WHAT YOU HAVE TO DO
Nothing below is to be printed except the lines between the line holding "X167363763Y-21764675D01*" and the line holding "X165223000Y-20436012D01*", inclusive, each exactly as it appears.

[Records excerpted from a collection]
= Beginning of Section =

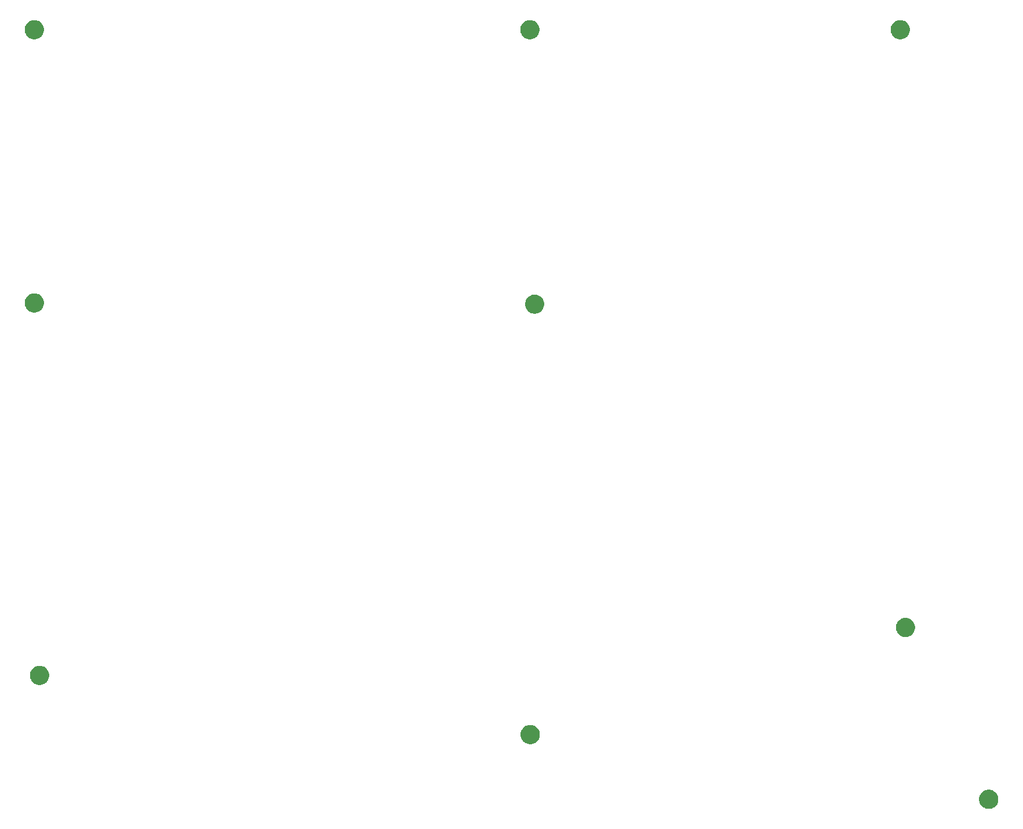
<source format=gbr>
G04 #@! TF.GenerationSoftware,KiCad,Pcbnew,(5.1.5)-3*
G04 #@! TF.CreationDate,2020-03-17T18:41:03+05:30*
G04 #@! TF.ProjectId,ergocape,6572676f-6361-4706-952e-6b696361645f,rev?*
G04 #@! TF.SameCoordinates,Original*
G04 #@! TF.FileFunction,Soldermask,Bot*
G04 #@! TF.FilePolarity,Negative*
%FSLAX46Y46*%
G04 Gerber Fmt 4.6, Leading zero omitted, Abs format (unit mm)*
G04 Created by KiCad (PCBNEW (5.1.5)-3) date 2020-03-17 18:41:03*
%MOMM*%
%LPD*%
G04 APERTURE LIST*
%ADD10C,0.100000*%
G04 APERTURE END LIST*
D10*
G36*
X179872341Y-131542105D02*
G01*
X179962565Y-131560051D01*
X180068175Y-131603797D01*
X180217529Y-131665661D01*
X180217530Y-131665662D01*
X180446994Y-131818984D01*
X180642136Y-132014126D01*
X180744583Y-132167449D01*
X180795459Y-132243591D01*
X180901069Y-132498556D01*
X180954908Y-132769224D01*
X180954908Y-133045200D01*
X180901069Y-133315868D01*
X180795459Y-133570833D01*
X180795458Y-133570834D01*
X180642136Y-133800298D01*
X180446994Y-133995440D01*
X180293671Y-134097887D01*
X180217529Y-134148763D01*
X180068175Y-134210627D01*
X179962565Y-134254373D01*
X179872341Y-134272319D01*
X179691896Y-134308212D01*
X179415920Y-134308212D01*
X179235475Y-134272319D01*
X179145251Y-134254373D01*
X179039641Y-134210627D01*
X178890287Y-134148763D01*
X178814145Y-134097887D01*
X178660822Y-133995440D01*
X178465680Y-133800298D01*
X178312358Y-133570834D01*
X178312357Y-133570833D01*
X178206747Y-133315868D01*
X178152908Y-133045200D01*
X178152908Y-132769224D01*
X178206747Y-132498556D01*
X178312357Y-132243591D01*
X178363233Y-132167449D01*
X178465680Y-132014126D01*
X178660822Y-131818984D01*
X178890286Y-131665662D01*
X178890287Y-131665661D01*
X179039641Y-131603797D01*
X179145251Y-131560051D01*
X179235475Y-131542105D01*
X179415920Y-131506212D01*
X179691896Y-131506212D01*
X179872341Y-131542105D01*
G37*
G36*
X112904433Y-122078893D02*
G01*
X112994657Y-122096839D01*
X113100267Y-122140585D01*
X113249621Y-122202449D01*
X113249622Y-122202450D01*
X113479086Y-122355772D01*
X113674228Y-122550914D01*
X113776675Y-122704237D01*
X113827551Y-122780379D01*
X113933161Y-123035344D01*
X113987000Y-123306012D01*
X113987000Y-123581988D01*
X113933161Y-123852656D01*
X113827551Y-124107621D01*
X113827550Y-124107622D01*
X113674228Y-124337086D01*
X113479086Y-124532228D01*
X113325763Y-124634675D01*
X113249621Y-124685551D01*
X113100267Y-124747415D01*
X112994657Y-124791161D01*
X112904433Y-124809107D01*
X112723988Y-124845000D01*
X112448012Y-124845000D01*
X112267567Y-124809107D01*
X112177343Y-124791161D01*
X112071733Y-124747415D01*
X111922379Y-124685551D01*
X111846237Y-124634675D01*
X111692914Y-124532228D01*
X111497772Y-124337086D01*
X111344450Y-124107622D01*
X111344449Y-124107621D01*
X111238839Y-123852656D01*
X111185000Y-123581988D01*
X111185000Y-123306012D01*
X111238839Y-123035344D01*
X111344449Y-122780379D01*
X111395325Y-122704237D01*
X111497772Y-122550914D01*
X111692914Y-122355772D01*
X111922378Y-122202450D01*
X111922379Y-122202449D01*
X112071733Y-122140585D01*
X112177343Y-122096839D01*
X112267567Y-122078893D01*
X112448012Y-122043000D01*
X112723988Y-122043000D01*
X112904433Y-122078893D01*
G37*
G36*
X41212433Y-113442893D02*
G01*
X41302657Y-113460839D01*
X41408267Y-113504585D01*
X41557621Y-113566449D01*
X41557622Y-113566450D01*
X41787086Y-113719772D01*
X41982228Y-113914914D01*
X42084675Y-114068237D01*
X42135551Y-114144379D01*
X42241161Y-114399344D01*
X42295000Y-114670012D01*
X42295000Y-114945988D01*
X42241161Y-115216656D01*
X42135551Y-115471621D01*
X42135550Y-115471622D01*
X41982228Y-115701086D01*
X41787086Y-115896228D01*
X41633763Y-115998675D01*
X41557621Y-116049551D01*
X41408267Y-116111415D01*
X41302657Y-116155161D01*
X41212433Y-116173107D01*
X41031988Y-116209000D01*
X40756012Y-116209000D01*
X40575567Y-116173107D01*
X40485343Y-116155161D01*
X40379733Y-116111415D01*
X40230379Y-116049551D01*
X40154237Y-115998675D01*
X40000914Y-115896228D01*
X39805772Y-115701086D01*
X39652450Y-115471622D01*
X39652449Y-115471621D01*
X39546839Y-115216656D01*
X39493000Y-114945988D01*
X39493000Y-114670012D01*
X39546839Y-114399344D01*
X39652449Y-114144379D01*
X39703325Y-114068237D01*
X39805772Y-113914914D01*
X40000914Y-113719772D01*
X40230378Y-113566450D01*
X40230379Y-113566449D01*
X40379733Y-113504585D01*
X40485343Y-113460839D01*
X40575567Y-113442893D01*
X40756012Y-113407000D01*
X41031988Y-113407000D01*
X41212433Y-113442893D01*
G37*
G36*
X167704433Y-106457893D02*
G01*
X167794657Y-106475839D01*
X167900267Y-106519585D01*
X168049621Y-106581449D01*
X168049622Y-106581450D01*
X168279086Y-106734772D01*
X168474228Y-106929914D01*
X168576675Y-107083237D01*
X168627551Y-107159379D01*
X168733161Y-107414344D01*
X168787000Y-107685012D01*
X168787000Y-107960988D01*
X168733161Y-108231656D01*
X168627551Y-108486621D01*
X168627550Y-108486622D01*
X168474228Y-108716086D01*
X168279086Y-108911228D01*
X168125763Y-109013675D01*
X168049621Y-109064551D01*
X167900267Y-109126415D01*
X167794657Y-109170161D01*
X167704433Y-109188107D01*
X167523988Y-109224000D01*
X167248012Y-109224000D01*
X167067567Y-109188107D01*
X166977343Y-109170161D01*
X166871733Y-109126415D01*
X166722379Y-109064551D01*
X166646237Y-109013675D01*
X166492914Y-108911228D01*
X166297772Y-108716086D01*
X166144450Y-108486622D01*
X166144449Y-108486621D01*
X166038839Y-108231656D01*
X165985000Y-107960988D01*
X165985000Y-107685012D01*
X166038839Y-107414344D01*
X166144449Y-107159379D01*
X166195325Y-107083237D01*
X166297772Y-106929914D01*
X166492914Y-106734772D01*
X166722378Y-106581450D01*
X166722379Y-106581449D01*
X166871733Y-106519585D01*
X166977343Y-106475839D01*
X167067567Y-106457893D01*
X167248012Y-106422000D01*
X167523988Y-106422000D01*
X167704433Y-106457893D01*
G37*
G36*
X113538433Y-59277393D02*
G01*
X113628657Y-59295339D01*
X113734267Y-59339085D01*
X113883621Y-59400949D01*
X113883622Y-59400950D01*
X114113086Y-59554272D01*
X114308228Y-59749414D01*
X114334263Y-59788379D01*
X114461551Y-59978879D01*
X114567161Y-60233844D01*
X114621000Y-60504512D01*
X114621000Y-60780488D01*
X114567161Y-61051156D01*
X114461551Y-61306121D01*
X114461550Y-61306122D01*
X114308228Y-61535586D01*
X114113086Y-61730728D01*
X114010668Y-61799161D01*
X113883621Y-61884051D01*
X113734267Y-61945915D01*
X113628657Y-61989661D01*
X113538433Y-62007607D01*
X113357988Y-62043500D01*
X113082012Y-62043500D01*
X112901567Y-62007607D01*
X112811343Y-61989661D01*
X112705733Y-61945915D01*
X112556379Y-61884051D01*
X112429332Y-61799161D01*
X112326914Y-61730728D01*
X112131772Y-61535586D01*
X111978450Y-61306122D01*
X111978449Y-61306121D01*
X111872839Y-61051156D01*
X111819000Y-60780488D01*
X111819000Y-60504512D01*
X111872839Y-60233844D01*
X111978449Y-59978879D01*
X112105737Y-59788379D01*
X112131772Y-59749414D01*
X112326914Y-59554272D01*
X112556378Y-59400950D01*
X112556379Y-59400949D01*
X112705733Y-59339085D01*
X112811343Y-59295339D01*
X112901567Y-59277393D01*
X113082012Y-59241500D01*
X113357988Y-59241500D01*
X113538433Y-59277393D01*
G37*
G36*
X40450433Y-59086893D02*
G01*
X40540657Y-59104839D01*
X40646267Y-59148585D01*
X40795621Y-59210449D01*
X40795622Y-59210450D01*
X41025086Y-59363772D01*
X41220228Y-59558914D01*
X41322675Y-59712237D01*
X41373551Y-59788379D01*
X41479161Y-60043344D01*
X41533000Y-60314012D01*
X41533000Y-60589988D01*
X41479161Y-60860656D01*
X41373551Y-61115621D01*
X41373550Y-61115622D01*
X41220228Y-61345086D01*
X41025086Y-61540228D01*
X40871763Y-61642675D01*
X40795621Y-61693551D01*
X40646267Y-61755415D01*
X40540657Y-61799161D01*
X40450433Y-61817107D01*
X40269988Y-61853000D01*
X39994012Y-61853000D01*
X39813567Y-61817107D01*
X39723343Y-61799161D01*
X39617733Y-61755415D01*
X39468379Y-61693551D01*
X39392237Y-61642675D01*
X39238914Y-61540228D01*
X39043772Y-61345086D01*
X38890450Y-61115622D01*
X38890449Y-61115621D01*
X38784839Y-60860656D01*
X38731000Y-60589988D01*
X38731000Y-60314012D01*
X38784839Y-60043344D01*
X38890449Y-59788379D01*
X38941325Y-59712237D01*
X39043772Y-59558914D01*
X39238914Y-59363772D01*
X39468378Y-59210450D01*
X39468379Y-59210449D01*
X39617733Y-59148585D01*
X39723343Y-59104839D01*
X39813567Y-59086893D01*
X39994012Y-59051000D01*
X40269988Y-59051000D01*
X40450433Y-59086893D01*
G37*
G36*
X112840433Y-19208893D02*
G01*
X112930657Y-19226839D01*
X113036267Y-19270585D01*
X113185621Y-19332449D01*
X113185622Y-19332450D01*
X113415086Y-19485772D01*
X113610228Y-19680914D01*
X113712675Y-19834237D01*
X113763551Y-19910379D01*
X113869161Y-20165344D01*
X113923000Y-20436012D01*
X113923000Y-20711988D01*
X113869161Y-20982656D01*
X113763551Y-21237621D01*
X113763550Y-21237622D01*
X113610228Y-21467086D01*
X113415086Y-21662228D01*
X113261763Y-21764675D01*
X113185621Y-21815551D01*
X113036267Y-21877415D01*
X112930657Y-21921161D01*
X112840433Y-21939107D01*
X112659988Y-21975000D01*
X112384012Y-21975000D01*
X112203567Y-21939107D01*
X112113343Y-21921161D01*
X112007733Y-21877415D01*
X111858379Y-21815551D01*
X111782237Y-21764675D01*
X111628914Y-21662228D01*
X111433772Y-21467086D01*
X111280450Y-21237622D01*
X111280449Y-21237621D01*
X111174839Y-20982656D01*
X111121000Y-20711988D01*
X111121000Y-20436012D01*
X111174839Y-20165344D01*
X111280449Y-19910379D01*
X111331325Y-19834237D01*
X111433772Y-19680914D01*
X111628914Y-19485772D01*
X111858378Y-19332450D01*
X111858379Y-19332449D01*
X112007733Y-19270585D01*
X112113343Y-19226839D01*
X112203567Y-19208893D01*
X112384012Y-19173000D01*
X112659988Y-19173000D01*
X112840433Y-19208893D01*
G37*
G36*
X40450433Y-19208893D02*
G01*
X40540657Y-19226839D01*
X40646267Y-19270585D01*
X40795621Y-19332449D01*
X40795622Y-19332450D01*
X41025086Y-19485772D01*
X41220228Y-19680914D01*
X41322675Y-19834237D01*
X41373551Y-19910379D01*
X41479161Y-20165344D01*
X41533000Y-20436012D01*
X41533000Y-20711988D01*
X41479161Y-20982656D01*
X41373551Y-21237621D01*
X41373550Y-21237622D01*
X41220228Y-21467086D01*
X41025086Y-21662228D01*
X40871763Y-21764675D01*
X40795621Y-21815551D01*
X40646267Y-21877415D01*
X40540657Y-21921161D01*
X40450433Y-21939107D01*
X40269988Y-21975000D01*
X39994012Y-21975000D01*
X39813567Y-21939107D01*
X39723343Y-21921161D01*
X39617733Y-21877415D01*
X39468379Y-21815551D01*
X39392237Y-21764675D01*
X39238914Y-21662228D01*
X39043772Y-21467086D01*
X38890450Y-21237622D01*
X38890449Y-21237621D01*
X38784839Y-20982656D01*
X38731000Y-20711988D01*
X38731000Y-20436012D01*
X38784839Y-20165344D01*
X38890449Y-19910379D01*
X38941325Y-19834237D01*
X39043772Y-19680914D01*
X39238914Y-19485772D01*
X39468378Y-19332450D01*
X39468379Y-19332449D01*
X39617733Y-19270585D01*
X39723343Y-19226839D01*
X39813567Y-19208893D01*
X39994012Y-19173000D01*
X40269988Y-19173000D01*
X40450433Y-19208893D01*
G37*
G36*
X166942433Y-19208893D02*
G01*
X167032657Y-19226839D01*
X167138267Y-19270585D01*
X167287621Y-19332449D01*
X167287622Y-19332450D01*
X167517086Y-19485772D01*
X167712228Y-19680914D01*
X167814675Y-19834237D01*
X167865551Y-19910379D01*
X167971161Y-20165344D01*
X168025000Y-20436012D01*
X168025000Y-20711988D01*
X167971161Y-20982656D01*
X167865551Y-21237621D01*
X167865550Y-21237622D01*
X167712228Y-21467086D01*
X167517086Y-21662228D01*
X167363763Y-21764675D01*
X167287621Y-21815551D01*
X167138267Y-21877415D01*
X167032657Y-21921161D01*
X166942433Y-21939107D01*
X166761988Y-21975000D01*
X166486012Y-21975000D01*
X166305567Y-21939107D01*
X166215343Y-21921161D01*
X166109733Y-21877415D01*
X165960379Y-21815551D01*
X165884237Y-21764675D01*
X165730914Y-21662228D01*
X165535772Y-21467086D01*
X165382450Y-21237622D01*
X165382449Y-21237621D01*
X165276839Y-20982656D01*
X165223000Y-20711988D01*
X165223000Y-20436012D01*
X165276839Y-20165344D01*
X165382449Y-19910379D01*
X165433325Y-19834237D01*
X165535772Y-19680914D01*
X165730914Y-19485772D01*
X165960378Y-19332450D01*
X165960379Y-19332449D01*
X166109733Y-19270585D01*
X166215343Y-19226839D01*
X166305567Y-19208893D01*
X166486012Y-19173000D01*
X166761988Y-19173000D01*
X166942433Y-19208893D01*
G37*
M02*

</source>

= End of Section =

RESPONSE TO THE TASK
X167363763Y-21764675D01*
X167287621Y-21815551D01*
X167138267Y-21877415D01*
X167032657Y-21921161D01*
X166942433Y-21939107D01*
X166761988Y-21975000D01*
X166486012Y-21975000D01*
X166305567Y-21939107D01*
X166215343Y-21921161D01*
X166109733Y-21877415D01*
X165960379Y-21815551D01*
X165884237Y-21764675D01*
X165730914Y-21662228D01*
X165535772Y-21467086D01*
X165382450Y-21237622D01*
X165382449Y-21237621D01*
X165276839Y-20982656D01*
X165223000Y-20711988D01*
X165223000Y-20436012D01*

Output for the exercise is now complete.